START SELECTED EXCERPT
Of course, many surface dwelling social animals are known to create communal toilet areas or dung middens (quolls, hyraxes, some antelope species, rhinos, even modern humans on the conceptual level at least). But it is not a universal trait (one can argue that humans and monkeys are pretty close, evolution-wise).

I would expect that merfolk would start out just like fish. Once they developed culture and society to the level that their increased numbers caused problems in the health department, they would develop some cultural solutions to the problem, e.g.

  1. not releasing waste upstream from someone else (as hinted at by Mystagogue);
  2. having some waste-clearing system (analogous to our sewerage systems), perhaps a stand of specially cultivated plants that are known to be good clearers;
  3. And once the technology develops, perhaps a technological implementation of a device that can receive the required amount of water+waste, filter out the waste, and return the clean water back to the living environment. This could perhaps take the form of a cubicle or other enclosure where the elimination action could be done (in privacy), or perhaps some sort of suction head brought close to or in contact with the relevant body orifice (less private, perhaps more efficient).
  4. Privacy requirements would depend very much on the particular culture and its taboos.
  5. Cleaning would be less of an issue that for humans. No toilet paper equivalent probably needed.

Oh, and "bathroom" would probably be an incongruous term to them. Can't imagine someone bathing that is submerged in water for pretty much all of his life.
END SELECTED EXCERPT
START SUPPLIED INFORMATION
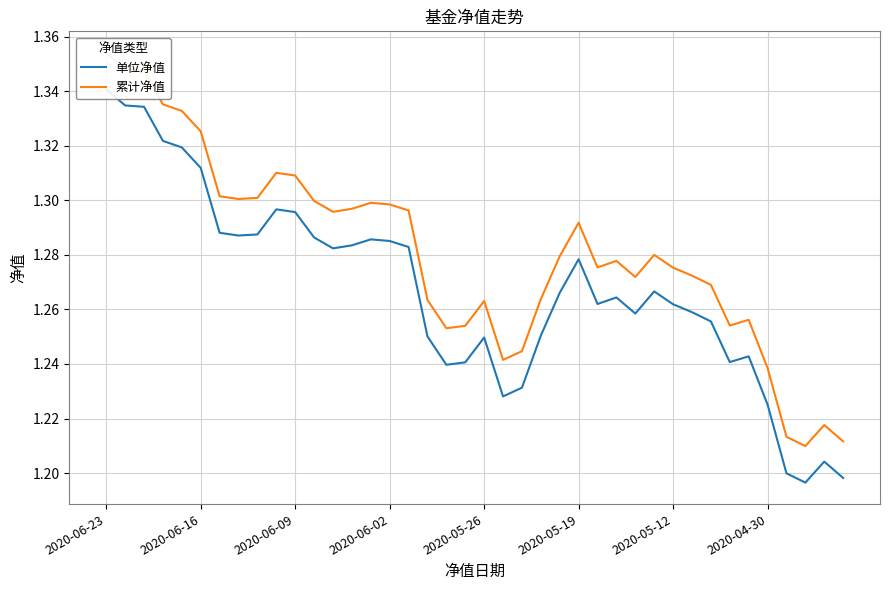

How many 单位净值 values are between 1 and 2?

40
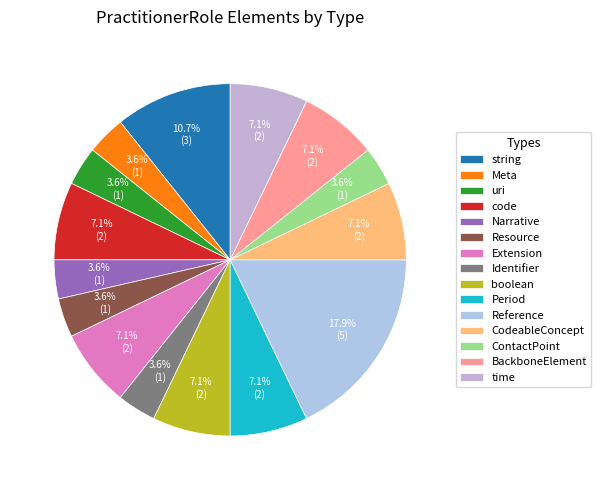

How many slices are in this pie chart?

15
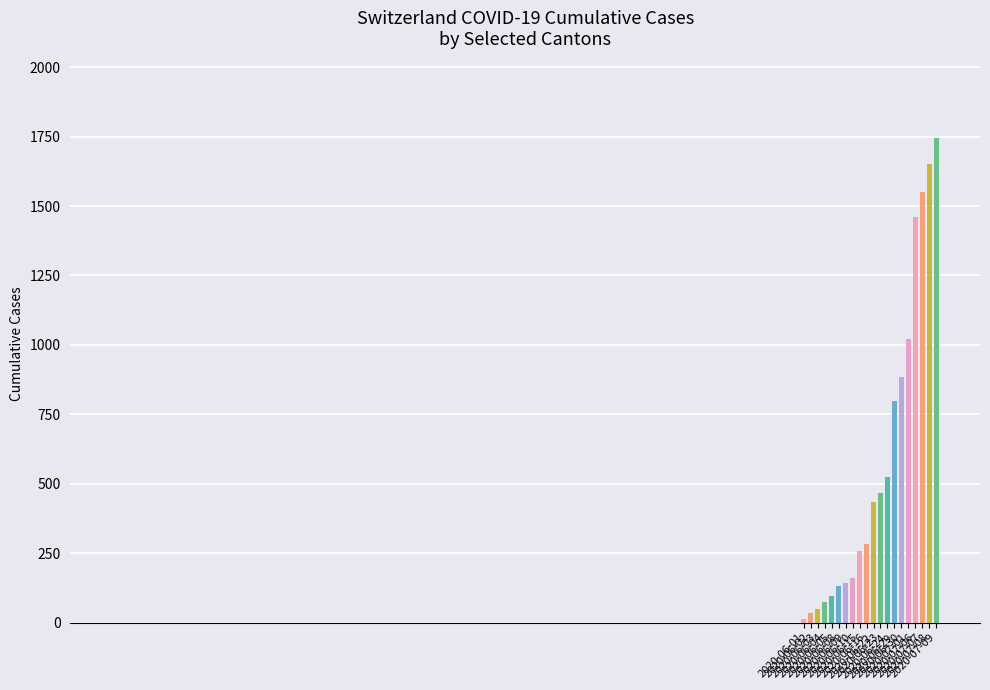

How many values in the ZH series exceed 83?

9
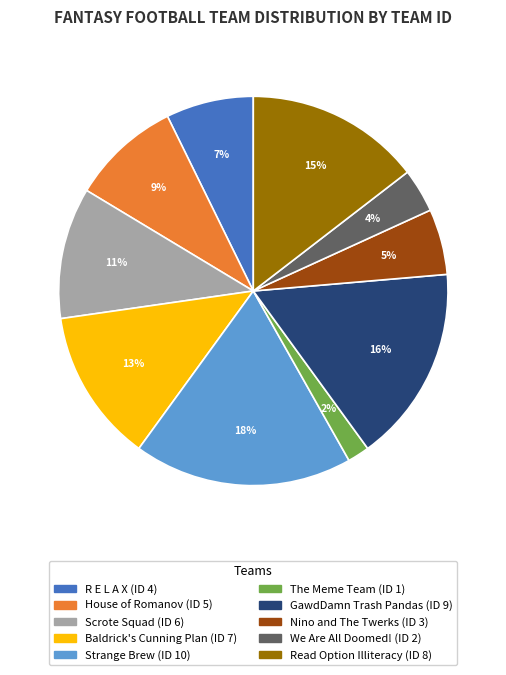

How many segments does this pie chart have?

10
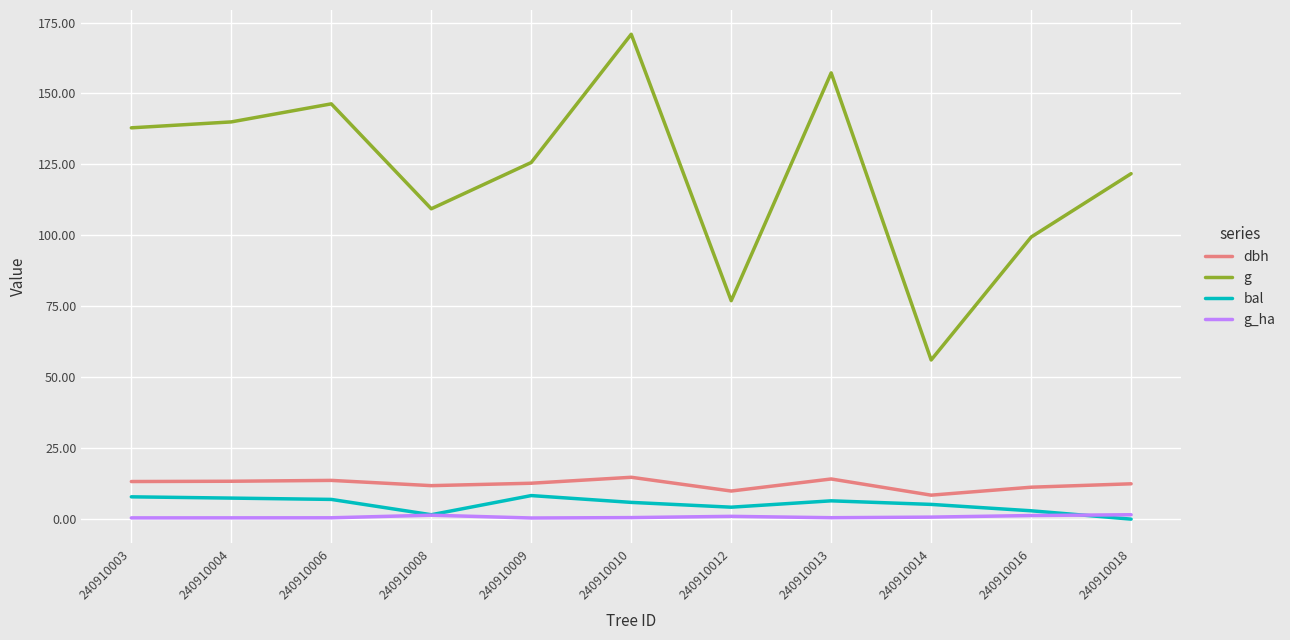

What is the highest value of the g series?

170.9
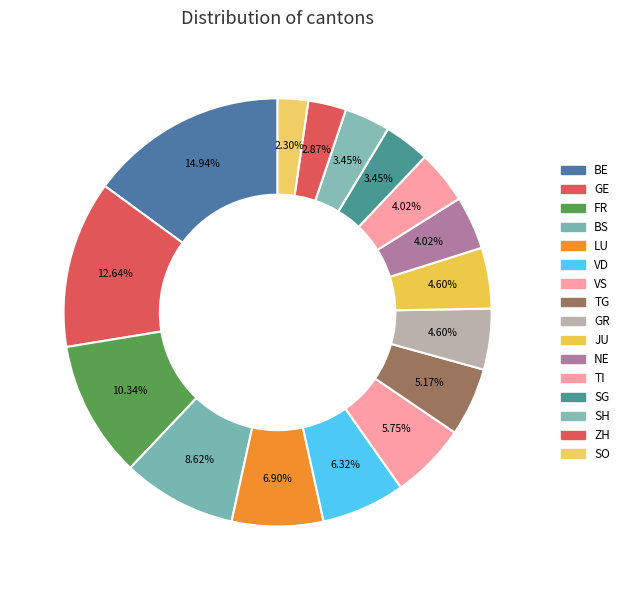

How many segments does this pie chart have?

16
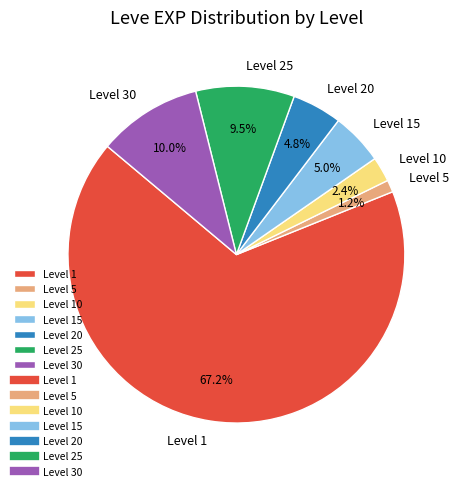

Which slice represents more than half of the pie?

Level 1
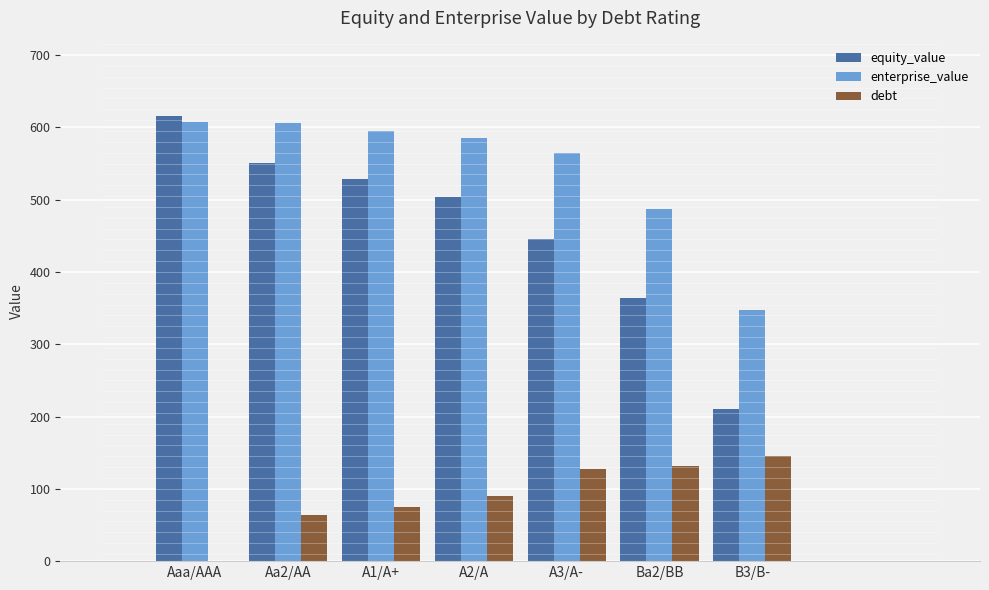

What is the sum of all debt values?

632.9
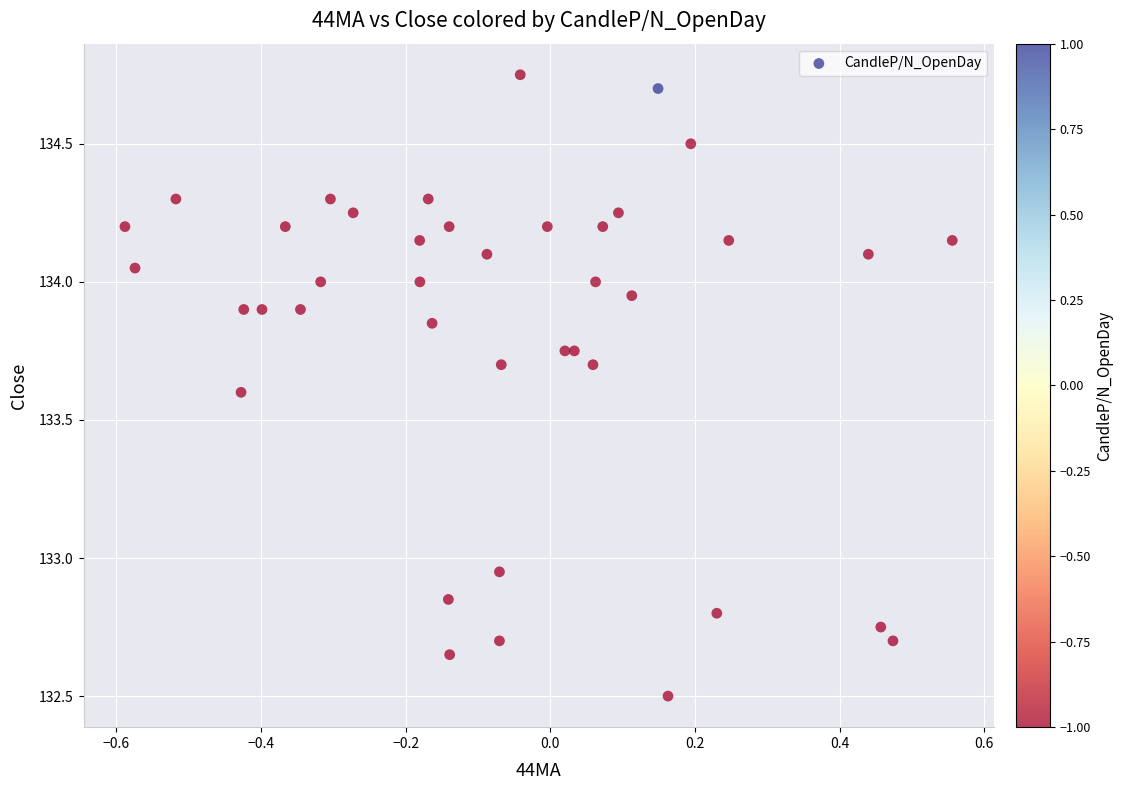

What is the range of X values (max minus min)?

1.1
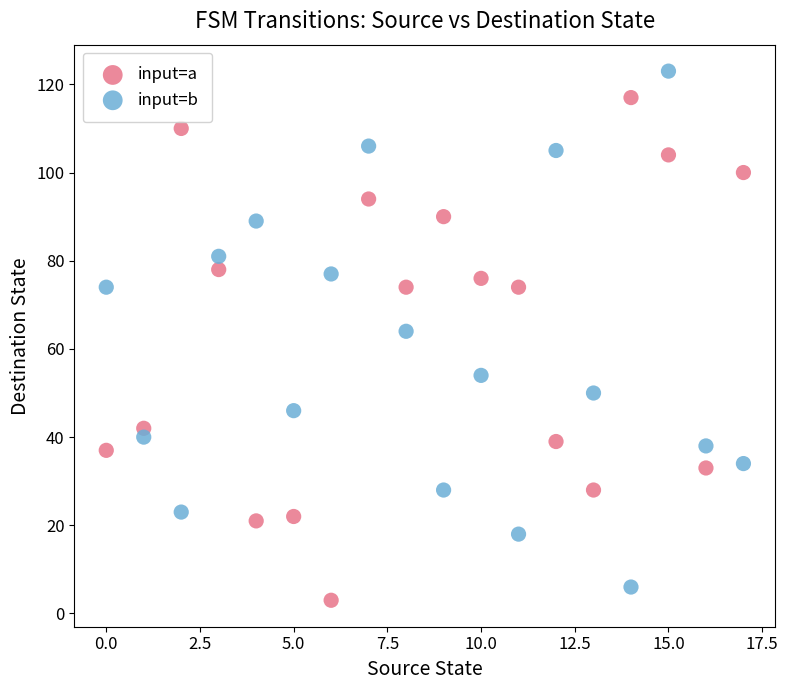

Which series reaches the maximum Y coordinate?

input=b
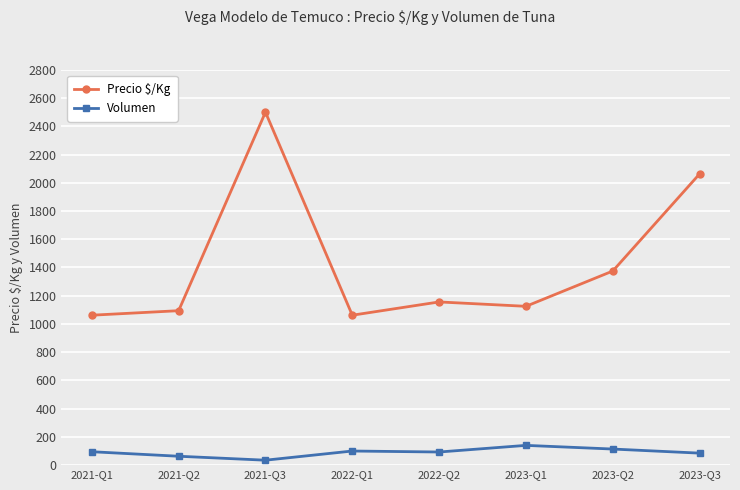

List the series in order of their overall mean, highest first.

Precio $/Kg, Volumen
END SUPPLIED INFORMATION
- [YOUR OBJECTIVE]: In the passage about merfolk sanitation, which term does the writer say merfolk would probably find incongruous?

- [ANSWER SECTION]: "Bathroom"